Lord of Illusions

Remember when I reviewed that Clive Barker novel?  You should. It wasn't that long ago.  Jesus.  Maybe you found this page just now via Google.  In which case, I apologize for the chutzpah and self-importance, even though I am REALLY important.  Remember when I reviewed 1995's Lord of Illusions?  Trick question!  Antiemetics are never used to prevent post-partum hemorrhaging, you fucking idiot.  Anyway, I have owned the director's cut of this flick on VHS for years.  It was pretty easy to find in the latter stages of the video store era (somewhere in between the Pleistocene epoch and 2003). Yesterday, I decided that it would take too long to find the goddamn thing in my closet, so a friend and I watched the R-rated version instead.  I like to point out that I have friends.

There are ten minutes missing from the oh-so-Restricted rendering we watched, but having seen the uncircumcised variant, I'm confident enough in my recall ability to say that this is a review of Barker's cut.  And I can't stop thinking about cocks.  Dicks. Members. 'Member?  Berries.  Twigs.  Trunks.  Packages.  Purple-vein monster rods.  Shit!  Start the synopsis already.  As I'm sure you could guess, Lord of Illusions centers around the cryptic world of magic(k). Private eye Harry D'Amour casually staggers into a horror movie already in progress.  He winds up with a front row seat to the tragic accidental death of a popular magician (imagine an ostentatious Vegas act, only classier).  Was it staged?  If so, by whom?  Is it connected to a ghastly cult?  Where is my cock, and is it tied to the trigger of an airsoft gun?

This was Barker's third and final directorial outing, discounting shorts.  In my estimation, it remains his best.  I realize what I'm saying.  Hellraiser is a modern classic, and I'm not suggesting that it's an easy call to make, but I favor Lord of Illusions by a mite of chicken feed.  They are both flawed.  As for Nightbreed, I was never much of a fan.  Getting back to Monarch of Soothsaying, it has held up remarkably well.  You might sneer, "Big deal.  It's from the mid-90's."  Firstly, fuck you.  Secondly, you're forgetting that this is an effects-heavy genre film.  It could have been riddled with deformed CGI, but that mess is contained to a single awkward scene.  The rest?  A proliferation of practical gore and a few instances of good (!) CGI.  The make-up is fantastic throughout (love the part where Nix's proselytes sink into the floor).

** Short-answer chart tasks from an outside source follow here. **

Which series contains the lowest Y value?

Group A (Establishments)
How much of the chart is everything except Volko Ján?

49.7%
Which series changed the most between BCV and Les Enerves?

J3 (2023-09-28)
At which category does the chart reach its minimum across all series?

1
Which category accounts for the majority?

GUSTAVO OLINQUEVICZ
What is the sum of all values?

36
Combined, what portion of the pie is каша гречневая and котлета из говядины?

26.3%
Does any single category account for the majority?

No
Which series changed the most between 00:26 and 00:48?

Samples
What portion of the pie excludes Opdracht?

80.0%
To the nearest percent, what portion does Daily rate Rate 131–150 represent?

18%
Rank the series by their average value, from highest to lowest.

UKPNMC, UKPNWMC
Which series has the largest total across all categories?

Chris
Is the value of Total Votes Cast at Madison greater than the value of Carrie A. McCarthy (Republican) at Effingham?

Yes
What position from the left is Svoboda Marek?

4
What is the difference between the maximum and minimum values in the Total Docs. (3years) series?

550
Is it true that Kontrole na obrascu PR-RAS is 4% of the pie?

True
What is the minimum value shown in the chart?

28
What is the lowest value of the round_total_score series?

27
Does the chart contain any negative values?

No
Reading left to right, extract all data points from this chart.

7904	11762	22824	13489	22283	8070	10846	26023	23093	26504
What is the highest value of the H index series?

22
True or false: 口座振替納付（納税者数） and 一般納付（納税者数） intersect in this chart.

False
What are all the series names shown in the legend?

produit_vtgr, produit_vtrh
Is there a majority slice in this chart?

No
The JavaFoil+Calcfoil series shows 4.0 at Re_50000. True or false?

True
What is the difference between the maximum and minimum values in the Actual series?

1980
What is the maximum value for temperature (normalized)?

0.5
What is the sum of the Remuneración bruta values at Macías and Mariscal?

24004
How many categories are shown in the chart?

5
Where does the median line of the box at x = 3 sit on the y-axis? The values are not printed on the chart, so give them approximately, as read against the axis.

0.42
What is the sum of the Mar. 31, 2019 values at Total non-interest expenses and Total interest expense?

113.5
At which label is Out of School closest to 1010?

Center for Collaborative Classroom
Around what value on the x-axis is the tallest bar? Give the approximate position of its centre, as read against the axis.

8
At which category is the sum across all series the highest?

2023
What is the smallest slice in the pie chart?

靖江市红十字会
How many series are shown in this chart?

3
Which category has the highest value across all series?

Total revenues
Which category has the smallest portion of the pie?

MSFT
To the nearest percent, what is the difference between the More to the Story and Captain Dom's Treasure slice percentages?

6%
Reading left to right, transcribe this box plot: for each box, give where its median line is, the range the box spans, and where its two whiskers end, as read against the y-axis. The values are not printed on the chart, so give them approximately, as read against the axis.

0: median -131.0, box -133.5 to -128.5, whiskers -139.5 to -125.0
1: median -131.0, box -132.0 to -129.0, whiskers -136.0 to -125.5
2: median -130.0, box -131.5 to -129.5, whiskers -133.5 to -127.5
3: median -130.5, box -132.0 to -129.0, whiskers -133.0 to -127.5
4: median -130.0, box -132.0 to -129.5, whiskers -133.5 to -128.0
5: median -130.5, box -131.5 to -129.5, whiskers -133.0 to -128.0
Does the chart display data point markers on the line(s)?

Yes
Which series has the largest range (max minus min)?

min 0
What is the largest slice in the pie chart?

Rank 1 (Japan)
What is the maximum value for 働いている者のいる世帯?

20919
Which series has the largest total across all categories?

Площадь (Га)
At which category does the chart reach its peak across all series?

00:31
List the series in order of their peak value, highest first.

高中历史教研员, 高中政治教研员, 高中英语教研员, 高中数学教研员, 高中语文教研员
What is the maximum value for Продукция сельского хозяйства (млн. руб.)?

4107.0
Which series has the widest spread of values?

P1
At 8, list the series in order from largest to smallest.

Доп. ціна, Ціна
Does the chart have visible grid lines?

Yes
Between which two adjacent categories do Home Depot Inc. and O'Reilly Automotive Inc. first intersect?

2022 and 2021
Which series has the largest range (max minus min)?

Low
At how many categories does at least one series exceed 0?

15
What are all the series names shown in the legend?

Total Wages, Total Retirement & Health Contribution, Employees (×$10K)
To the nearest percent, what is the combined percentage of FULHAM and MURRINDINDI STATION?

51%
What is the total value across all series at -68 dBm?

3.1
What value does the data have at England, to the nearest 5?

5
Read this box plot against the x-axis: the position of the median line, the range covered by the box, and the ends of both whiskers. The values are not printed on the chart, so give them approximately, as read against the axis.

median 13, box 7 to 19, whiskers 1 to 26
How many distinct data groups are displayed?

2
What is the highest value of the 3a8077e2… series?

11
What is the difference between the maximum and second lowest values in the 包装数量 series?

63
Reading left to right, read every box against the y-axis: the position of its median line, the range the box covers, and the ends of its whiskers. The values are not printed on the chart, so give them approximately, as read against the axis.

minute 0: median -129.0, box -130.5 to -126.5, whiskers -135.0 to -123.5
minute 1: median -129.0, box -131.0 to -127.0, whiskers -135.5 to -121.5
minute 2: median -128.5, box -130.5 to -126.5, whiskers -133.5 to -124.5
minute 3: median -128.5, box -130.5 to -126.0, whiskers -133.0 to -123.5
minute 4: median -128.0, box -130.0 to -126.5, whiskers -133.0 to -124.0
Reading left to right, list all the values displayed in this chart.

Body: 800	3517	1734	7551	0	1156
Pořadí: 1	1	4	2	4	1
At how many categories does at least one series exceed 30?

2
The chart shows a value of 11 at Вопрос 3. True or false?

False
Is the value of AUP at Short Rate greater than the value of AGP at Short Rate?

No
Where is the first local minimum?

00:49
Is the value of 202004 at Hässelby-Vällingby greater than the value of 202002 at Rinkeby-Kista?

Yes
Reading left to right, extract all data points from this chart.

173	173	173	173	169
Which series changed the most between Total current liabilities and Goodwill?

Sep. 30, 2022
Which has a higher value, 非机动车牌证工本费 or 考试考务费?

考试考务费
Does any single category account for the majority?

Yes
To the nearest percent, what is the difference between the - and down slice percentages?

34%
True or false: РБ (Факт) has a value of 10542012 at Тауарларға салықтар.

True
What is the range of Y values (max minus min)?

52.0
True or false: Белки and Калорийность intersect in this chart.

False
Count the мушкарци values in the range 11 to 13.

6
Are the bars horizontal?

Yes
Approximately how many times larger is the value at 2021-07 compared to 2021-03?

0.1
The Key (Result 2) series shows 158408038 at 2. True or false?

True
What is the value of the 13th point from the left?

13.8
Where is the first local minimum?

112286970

By the way, Daniel von Bargen is seriously creepy as Nix, a cult leader "born to murder this world."  I was saddened to learn that he passed away last year from complications following an apparent suicide attempt.  Segue?  When I read The Scarlet Gospels, I saw Scott Bakula in my mind's eye as D'Amour, so that should fill you in on the validity of his performance.  Famke Janssen is hot.  I don't mean to objectify her, but Dorothea (her character) isn't explored in a meaningful way.  That brings me to a problem I have with the script. The love angle between Harry and Dorothea is so perfunctory, it feels like a studio note.  In that same vein, the ending doesn't want to end.  I can picture an executive stonewalling his case that the villain needs to come back several times.  "It will be scary!"

You can bet that the best chunks of Lord of Illusions reek of Clive Barker.  It may not be quite as Barker-y as Hellraiser, but again, I prefer it by a cunt hair (I tried not to use that apophthegm* earlier, but hey, Steve Austin uses it).  Even in 2016, it tells a fresh story. How many other fright flicks operate within the shrouded realm of professional magic?  Plus, it's paced well.  I'm a stickler for pacing.  I always bring it up, even at dinner.  Even in 2016, I bring up pacing. How many other crippled writers operate within the shrouded realm of cock-and-ball torture?  Damn it!  Cocks!  They're everywhere! Ahem.  I enjoy Lord of Illusions, and if I were propositioned with a rating scale of five Z'Dars, I would award it with...cocks.  Fuck!

*I doubt that I used that term correctly.